The Fortress Unvanquishable Save for Sacnoth said:
Then spake Leothric, son of the Lord Lorendiac, and twenty years old was he: 'Good Master, what of the sword Sacnoth?

And the village magician answered: 'Fair Lord, no such sword as yet is wrought, for it lies as yet in the hide of Tharagavverug, protecting his spine.'

Then said Leothric: 'Who is Tharagavverug, and where may he be encountered?'

And the magician of Allathurion answered: 'He is the dragon-crocodile who haunts the Northern marshes and ravages the homesteads by their marge. And the hide of his back is of steel, and his under parts are of iron; but along the midst of his back, over his spine, there lies a narrow strip of unearthly steel. This strip of steel is Sacnoth, and it may be neither cleft nor molten, and there is nothing in the world that may avail to break it, nor even leave a scratch upon its surface. It is of the length of a good sword, and of the breadth thereof. Shouldst thou prevail against Tharagavverug, his hide may be melted away from Sacnoth in a furnace; but there is only one thing that may sharpen Sacnoth's edge, and this is one of Tharagavverug's own steel eyes; and the other eye thou must fasten to Sacnoth's hilt, and it will watch for thee. But it is a hard task to vanquish Tharagavverug, for no sword can pierce his hide; his back cannot be broken, and he can neither burn nor drown. In one way only can Tharagavverug die, and that is by starving.'

Then sorrow fell upon Leothric, but the magician spoke on:

'If a man drive Tharagavverug away from his food with a stick for three days, he will starve on the third day at sunset. And though he is not vulnerable, yet in one spot he may take hurt, for his nose is only of lead. A sword would merely lay bare the uncleavable bronze beneath, but if his nose be smitten constantly with a stick he will always recoil from the pain, and thus may Tharagavverug, to left and right, be driven away from his food.'

Then Leothric said: 'What is Tharagavverug's food?'

And the magician of Allathurion said: 'His food is men.'
 
Capture the heart of the First Dragon
Use its fire to light the hearth at the Worlds End
Restore the Great Machine built by the Mithril folk
Weave steel with the kiss of a princess
Bind the blade with the promise of a returning god
Get Ian Anderson to play flute
 
Depends entirely on the setting. If I started a new fantasy game today, the answer would be "nobody knows, the art was lost in a bygone age of wonder and glory, that's why they're so rare and desirable and you'll be lucky to lay eyes on one, let alone possess one." Learning the art might become a quest if a player chose to pursue it.
 
When I run games, I tend to assume that magic swords used to be ordinary swords...until they were used to commit a great deed of valor, heroism, or villainy and depravity. Once that was done, the sword "awakens".
And then it tries to keep up his or her* reputation:shade:.

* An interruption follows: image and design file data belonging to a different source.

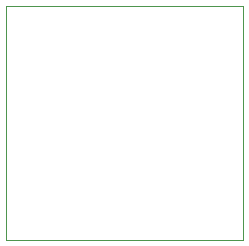
<source format=gbr>
%TF.GenerationSoftware,KiCad,Pcbnew,8.0.3*%
%TF.CreationDate,2024-07-18T23:11:51+02:00*%
%TF.ProjectId,Z570M_patice,5a353730-4d5f-4706-9174-6963652e6b69,rev?*%
%TF.SameCoordinates,Original*%
%TF.FileFunction,Profile,NP*%
%FSLAX46Y46*%
G04 Gerber Fmt 4.6, Leading zero omitted, Abs format (unit mm)*
G04 Created by KiCad (PCBNEW 8.0.3) date 2024-07-18 23:11:51*
%MOMM*%
%LPD*%
G01*
G04 APERTURE LIST*
%TA.AperFunction,Profile*%
%ADD10C,0.050000*%
%TD*%
G04 APERTURE END LIST*
D10*
X145000000Y-90150000D02*
X165050000Y-90150000D01*
X165050000Y-109950000D01*
X145000000Y-109950000D01*
X145000000Y-90150000D01*
M02*

</source>
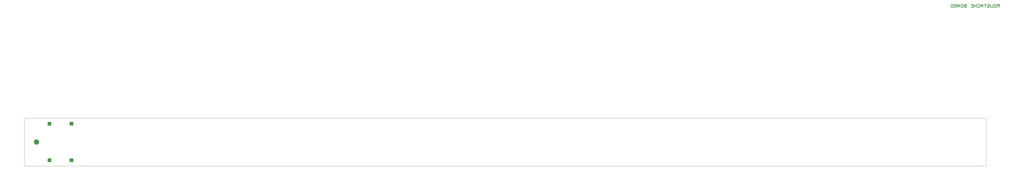
<source format=gbs>
G75*
%MOIN*%
%OFA0B0*%
%FSLAX25Y25*%
%IPPOS*%
%LPD*%
%AMOC8*
5,1,8,0,0,1.08239X$1,22.5*
%
%ADD10C,0.00900*%
%ADD11C,0.00039*%
%ADD12C,0.00000*%
%ADD13C,0.08468*%
%ADD14R,0.06499X0.06499*%
D10*
X1518558Y0617029D02*
X1519393Y0616194D01*
X1521898Y0616194D01*
X1521898Y0621204D01*
X1519393Y0621204D01*
X1518558Y0620369D01*
X1518558Y0617029D01*
X1523996Y0616194D02*
X1525666Y0617864D01*
X1524831Y0617864D02*
X1527336Y0617864D01*
X1527336Y0616194D02*
X1527336Y0621204D01*
X1524831Y0621204D01*
X1523996Y0620369D01*
X1523996Y0618699D01*
X1524831Y0617864D01*
X1529433Y0618699D02*
X1532773Y0618699D01*
X1532773Y0619534D02*
X1531103Y0621204D01*
X1529433Y0619534D01*
X1529433Y0616194D01*
X1532773Y0616194D02*
X1532773Y0619534D01*
X1534871Y0620369D02*
X1535706Y0621204D01*
X1537376Y0621204D01*
X1538211Y0620369D01*
X1538211Y0617029D01*
X1537376Y0616194D01*
X1535706Y0616194D01*
X1534871Y0617029D01*
X1534871Y0620369D01*
X1540309Y0620369D02*
X1540309Y0619534D01*
X1541144Y0618699D01*
X1543649Y0618699D01*
X1543649Y0621204D02*
X1541144Y0621204D01*
X1540309Y0620369D01*
X1541144Y0618699D02*
X1540309Y0617864D01*
X1540309Y0617029D01*
X1541144Y0616194D01*
X1543649Y0616194D01*
X1543649Y0621204D01*
X1551184Y0621204D02*
X1554524Y0621204D01*
X1554524Y0616194D01*
X1551184Y0616194D01*
X1552854Y0618699D02*
X1554524Y0618699D01*
X1556622Y0618699D02*
X1559962Y0618699D01*
X1559962Y0616194D02*
X1559962Y0621204D01*
X1562060Y0620369D02*
X1562895Y0621204D01*
X1564565Y0621204D01*
X1565400Y0620369D01*
X1565400Y0617029D01*
X1564565Y0616194D01*
X1562895Y0616194D01*
X1562060Y0617029D01*
X1567497Y0616194D02*
X1567497Y0619534D01*
X1569167Y0621204D01*
X1570837Y0619534D01*
X1570837Y0616194D01*
X1570837Y0618699D02*
X1567497Y0618699D01*
X1572935Y0621204D02*
X1576275Y0621204D01*
X1574605Y0621204D02*
X1574605Y0616194D01*
X1578373Y0617029D02*
X1579208Y0616194D01*
X1580878Y0616194D01*
X1581713Y0617029D01*
X1580878Y0618699D02*
X1579208Y0618699D01*
X1578373Y0617864D01*
X1578373Y0617029D01*
X1580878Y0618699D02*
X1581713Y0619534D01*
X1581713Y0620369D01*
X1580878Y0621204D01*
X1579208Y0621204D01*
X1578373Y0620369D01*
X1583811Y0621204D02*
X1583811Y0617029D01*
X1584645Y0616194D01*
X1586315Y0616194D01*
X1587150Y0617029D01*
X1587150Y0621204D01*
X1589248Y0620369D02*
X1590083Y0621204D01*
X1591753Y0621204D01*
X1592588Y0620369D01*
X1592588Y0617029D01*
X1591753Y0616194D01*
X1590083Y0616194D01*
X1589248Y0617029D01*
X1589248Y0620369D01*
X1594686Y0621204D02*
X1594686Y0616194D01*
X1598026Y0616194D02*
X1598026Y0621204D01*
X1596356Y0619534D01*
X1594686Y0621204D01*
X1556622Y0621204D02*
X1556622Y0616194D01*
D11*
X1576394Y0355823D02*
X0001591Y0355823D01*
X0001591Y0434563D01*
X1576394Y0434563D01*
X1576394Y0355823D01*
D12*
X0017142Y0395193D02*
X0017144Y0395321D01*
X0017150Y0395449D01*
X0017160Y0395576D01*
X0017174Y0395704D01*
X0017191Y0395830D01*
X0017213Y0395956D01*
X0017239Y0396082D01*
X0017268Y0396206D01*
X0017301Y0396330D01*
X0017338Y0396452D01*
X0017379Y0396573D01*
X0017424Y0396693D01*
X0017472Y0396812D01*
X0017524Y0396929D01*
X0017580Y0397044D01*
X0017639Y0397158D01*
X0017701Y0397269D01*
X0017767Y0397379D01*
X0017836Y0397486D01*
X0017909Y0397592D01*
X0017985Y0397695D01*
X0018064Y0397795D01*
X0018146Y0397894D01*
X0018231Y0397989D01*
X0018319Y0398082D01*
X0018410Y0398172D01*
X0018503Y0398259D01*
X0018600Y0398344D01*
X0018698Y0398425D01*
X0018800Y0398503D01*
X0018903Y0398578D01*
X0019009Y0398650D01*
X0019117Y0398719D01*
X0019227Y0398784D01*
X0019340Y0398845D01*
X0019454Y0398904D01*
X0019569Y0398958D01*
X0019687Y0399009D01*
X0019805Y0399057D01*
X0019926Y0399100D01*
X0020047Y0399140D01*
X0020170Y0399176D01*
X0020294Y0399209D01*
X0020419Y0399237D01*
X0020544Y0399262D01*
X0020670Y0399282D01*
X0020797Y0399299D01*
X0020925Y0399312D01*
X0021052Y0399321D01*
X0021180Y0399326D01*
X0021308Y0399327D01*
X0021436Y0399324D01*
X0021564Y0399317D01*
X0021691Y0399306D01*
X0021818Y0399291D01*
X0021945Y0399273D01*
X0022071Y0399250D01*
X0022196Y0399223D01*
X0022320Y0399193D01*
X0022443Y0399159D01*
X0022566Y0399121D01*
X0022687Y0399079D01*
X0022806Y0399033D01*
X0022924Y0398984D01*
X0023041Y0398931D01*
X0023156Y0398875D01*
X0023269Y0398815D01*
X0023380Y0398752D01*
X0023489Y0398685D01*
X0023596Y0398615D01*
X0023701Y0398541D01*
X0023803Y0398465D01*
X0023903Y0398385D01*
X0024001Y0398302D01*
X0024096Y0398216D01*
X0024188Y0398127D01*
X0024277Y0398036D01*
X0024364Y0397942D01*
X0024447Y0397845D01*
X0024528Y0397745D01*
X0024605Y0397644D01*
X0024680Y0397539D01*
X0024751Y0397433D01*
X0024818Y0397324D01*
X0024883Y0397214D01*
X0024943Y0397101D01*
X0025001Y0396987D01*
X0025054Y0396871D01*
X0025104Y0396753D01*
X0025151Y0396634D01*
X0025194Y0396513D01*
X0025233Y0396391D01*
X0025268Y0396268D01*
X0025299Y0396144D01*
X0025327Y0396019D01*
X0025350Y0395893D01*
X0025370Y0395767D01*
X0025386Y0395640D01*
X0025398Y0395513D01*
X0025406Y0395385D01*
X0025410Y0395257D01*
X0025410Y0395129D01*
X0025406Y0395001D01*
X0025398Y0394873D01*
X0025386Y0394746D01*
X0025370Y0394619D01*
X0025350Y0394493D01*
X0025327Y0394367D01*
X0025299Y0394242D01*
X0025268Y0394118D01*
X0025233Y0393995D01*
X0025194Y0393873D01*
X0025151Y0393752D01*
X0025104Y0393633D01*
X0025054Y0393515D01*
X0025001Y0393399D01*
X0024943Y0393285D01*
X0024883Y0393172D01*
X0024818Y0393062D01*
X0024751Y0392953D01*
X0024680Y0392847D01*
X0024605Y0392742D01*
X0024528Y0392641D01*
X0024447Y0392541D01*
X0024364Y0392444D01*
X0024277Y0392350D01*
X0024188Y0392259D01*
X0024096Y0392170D01*
X0024001Y0392084D01*
X0023903Y0392001D01*
X0023803Y0391921D01*
X0023701Y0391845D01*
X0023596Y0391771D01*
X0023489Y0391701D01*
X0023380Y0391634D01*
X0023269Y0391571D01*
X0023156Y0391511D01*
X0023041Y0391455D01*
X0022924Y0391402D01*
X0022806Y0391353D01*
X0022687Y0391307D01*
X0022566Y0391265D01*
X0022443Y0391227D01*
X0022320Y0391193D01*
X0022196Y0391163D01*
X0022071Y0391136D01*
X0021945Y0391113D01*
X0021818Y0391095D01*
X0021691Y0391080D01*
X0021564Y0391069D01*
X0021436Y0391062D01*
X0021308Y0391059D01*
X0021180Y0391060D01*
X0021052Y0391065D01*
X0020925Y0391074D01*
X0020797Y0391087D01*
X0020670Y0391104D01*
X0020544Y0391124D01*
X0020419Y0391149D01*
X0020294Y0391177D01*
X0020170Y0391210D01*
X0020047Y0391246D01*
X0019926Y0391286D01*
X0019805Y0391329D01*
X0019687Y0391377D01*
X0019569Y0391428D01*
X0019454Y0391482D01*
X0019340Y0391541D01*
X0019227Y0391602D01*
X0019117Y0391667D01*
X0019009Y0391736D01*
X0018903Y0391808D01*
X0018800Y0391883D01*
X0018698Y0391961D01*
X0018600Y0392042D01*
X0018503Y0392127D01*
X0018410Y0392214D01*
X0018319Y0392304D01*
X0018231Y0392397D01*
X0018146Y0392492D01*
X0018064Y0392591D01*
X0017985Y0392691D01*
X0017909Y0392794D01*
X0017836Y0392900D01*
X0017767Y0393007D01*
X0017701Y0393117D01*
X0017639Y0393228D01*
X0017580Y0393342D01*
X0017524Y0393457D01*
X0017472Y0393574D01*
X0017424Y0393693D01*
X0017379Y0393813D01*
X0017338Y0393934D01*
X0017301Y0394056D01*
X0017268Y0394180D01*
X0017239Y0394304D01*
X0017213Y0394430D01*
X0017191Y0394556D01*
X0017174Y0394682D01*
X0017160Y0394810D01*
X0017150Y0394937D01*
X0017144Y0395065D01*
X0017142Y0395193D01*
D13*
X0021276Y0395193D03*
D14*
X0042646Y0425193D03*
X0078646Y0425193D03*
X0078646Y0365193D03*
X0042646Y0365193D03*
M02*

</source>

OTOH, in my current game the above might be true, it's not known (proof is suspiciously lacking)...but generally there are only 5 swords in the world that are definitely magical.
They chopped the world out from the Chaos, and created men and women to wield them:devil:.

*Yes, my swords identify as male or female, with a definite tendency for sabers to identify as female, which applies conversely for straight swords:tongue:!